Two additional failure modes (Monitor suppression, Learning propagation) were stress-tested with corresponding detection metrics.
Reflections
What I'd do differently
Suppressed alarm transparency
400+ to 47, but the FSE has no visibility into what was filtered. I'd add a "353 alarms rationalized" view. Transparency about what the AI removed is as critical as what it shows.
Scalability beyond 217 tools
At 5,000+ tools across 12 fabs, the flat tile grid breaks down. I'd move to a fab, zone, bay hierarchy with aggregated health scores.
Accessibility in a fab environment
Designed and validated for cleanroom constraints: WCAG AA contrast throughout, color-blind safe encoding (text labels and directional arrows alongside color, never color alone), 44px touch targets for gloved interaction, ARIA semantics validated with the accessibility team, and monospace signal names sized for arm's length readability.
Design principles
Trust through transparency
Five states acknowledge the agent isn't always right. Override gives FSE authority. The agent recommends never commands.

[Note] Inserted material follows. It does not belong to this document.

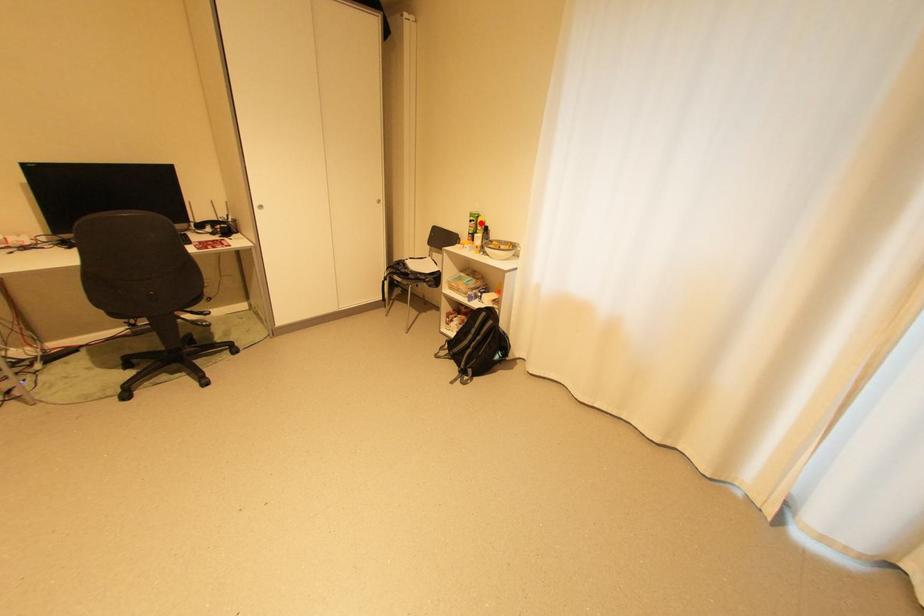
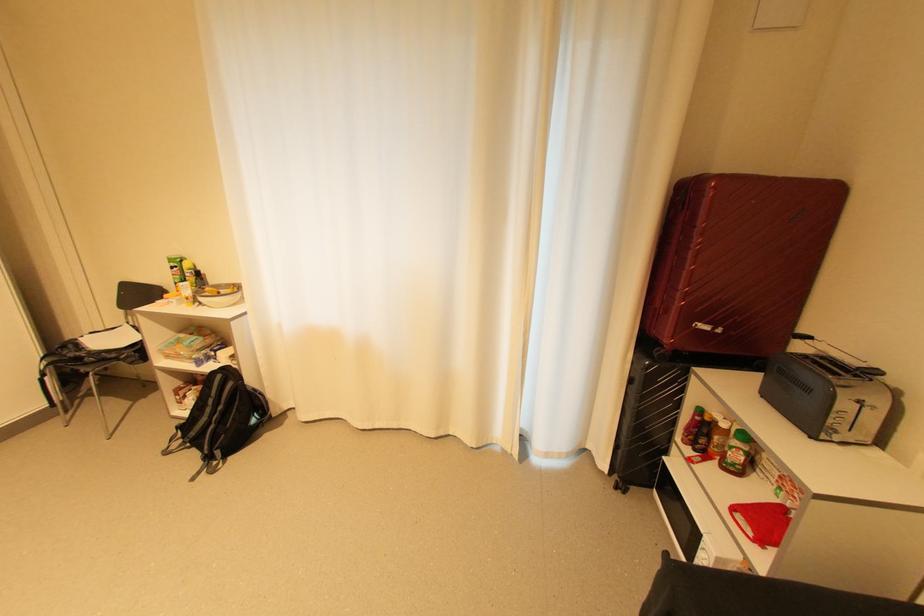
Locate, in the second image, the point that corresponds to the highlighted location in the first image.

(184, 270)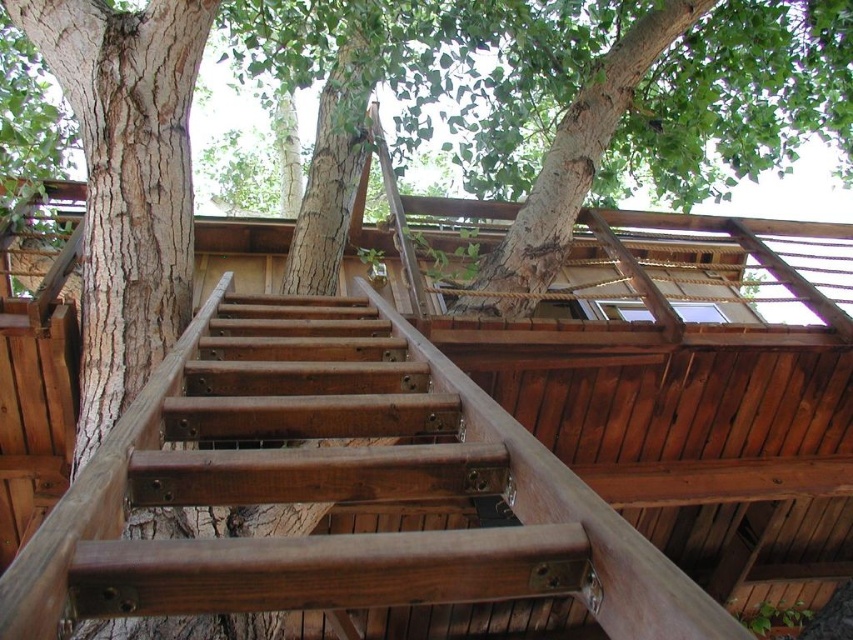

Override as input, not feedback
Structured corrections enable retraining. A comment field gives text. Structured fields give data the Learning Agent can act on.
AI features feel native
Agent cards use identical styling to every other card. No glowing borders. The AI is a tool, not a feature demo.
The edge cases are the design
State 3 prevents anchoring. State 4 prevents premature commitment. State 5 captures knowledge. The happy path is obvious the edge cases are where decisions matter.